* [WORK ITEM]
After reading the lines below, count those that contain "post" and give the count alone.

::: EXERCISE MATERIALS

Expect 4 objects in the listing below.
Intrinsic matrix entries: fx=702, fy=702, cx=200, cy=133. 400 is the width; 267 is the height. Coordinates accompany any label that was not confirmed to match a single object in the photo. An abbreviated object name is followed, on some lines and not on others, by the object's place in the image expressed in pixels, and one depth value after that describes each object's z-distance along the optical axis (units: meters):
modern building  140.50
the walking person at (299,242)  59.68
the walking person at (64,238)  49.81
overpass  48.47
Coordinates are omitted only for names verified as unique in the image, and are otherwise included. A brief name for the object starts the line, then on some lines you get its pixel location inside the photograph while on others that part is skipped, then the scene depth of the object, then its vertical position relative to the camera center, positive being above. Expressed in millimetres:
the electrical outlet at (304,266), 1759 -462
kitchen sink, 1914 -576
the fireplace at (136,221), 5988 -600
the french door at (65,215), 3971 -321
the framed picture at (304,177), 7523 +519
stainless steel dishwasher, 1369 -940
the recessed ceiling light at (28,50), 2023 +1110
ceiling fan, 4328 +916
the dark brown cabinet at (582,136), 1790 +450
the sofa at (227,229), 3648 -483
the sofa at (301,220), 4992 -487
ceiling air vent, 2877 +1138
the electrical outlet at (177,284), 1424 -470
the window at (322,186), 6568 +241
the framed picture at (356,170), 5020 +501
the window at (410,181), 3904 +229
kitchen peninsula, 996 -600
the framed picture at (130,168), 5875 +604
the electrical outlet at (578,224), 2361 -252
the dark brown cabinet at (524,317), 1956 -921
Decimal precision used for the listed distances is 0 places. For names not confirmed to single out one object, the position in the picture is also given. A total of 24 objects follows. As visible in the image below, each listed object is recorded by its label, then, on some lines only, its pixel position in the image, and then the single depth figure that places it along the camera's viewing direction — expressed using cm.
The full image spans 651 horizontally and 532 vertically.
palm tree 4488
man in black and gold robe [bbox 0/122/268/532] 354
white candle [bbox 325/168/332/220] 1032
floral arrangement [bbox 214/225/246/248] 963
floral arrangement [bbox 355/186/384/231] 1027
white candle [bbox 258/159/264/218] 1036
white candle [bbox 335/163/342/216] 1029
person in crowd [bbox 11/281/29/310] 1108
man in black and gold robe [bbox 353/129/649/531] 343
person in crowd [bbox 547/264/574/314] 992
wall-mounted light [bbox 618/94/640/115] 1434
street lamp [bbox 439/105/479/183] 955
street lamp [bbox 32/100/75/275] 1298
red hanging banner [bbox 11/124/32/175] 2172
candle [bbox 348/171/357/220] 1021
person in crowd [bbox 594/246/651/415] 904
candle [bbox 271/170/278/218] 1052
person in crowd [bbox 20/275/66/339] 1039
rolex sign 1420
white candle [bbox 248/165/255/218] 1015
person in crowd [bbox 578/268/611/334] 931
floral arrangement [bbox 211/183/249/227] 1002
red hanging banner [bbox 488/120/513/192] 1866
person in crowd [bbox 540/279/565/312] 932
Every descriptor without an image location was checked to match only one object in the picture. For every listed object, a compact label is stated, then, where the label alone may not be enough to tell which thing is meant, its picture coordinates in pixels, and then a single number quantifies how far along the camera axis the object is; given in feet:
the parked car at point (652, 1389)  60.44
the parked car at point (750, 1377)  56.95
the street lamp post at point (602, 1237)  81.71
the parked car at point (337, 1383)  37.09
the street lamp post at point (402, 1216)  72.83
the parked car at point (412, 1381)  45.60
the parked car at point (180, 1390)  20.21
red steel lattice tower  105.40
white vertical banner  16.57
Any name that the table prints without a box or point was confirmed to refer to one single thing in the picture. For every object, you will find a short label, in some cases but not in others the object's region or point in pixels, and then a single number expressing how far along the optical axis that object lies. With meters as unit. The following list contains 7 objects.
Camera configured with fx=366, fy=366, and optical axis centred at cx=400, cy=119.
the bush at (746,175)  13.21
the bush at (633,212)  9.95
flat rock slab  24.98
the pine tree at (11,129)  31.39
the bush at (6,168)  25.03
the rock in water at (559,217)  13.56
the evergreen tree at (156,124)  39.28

::::::

* [EXERCISE OUTPUT]
2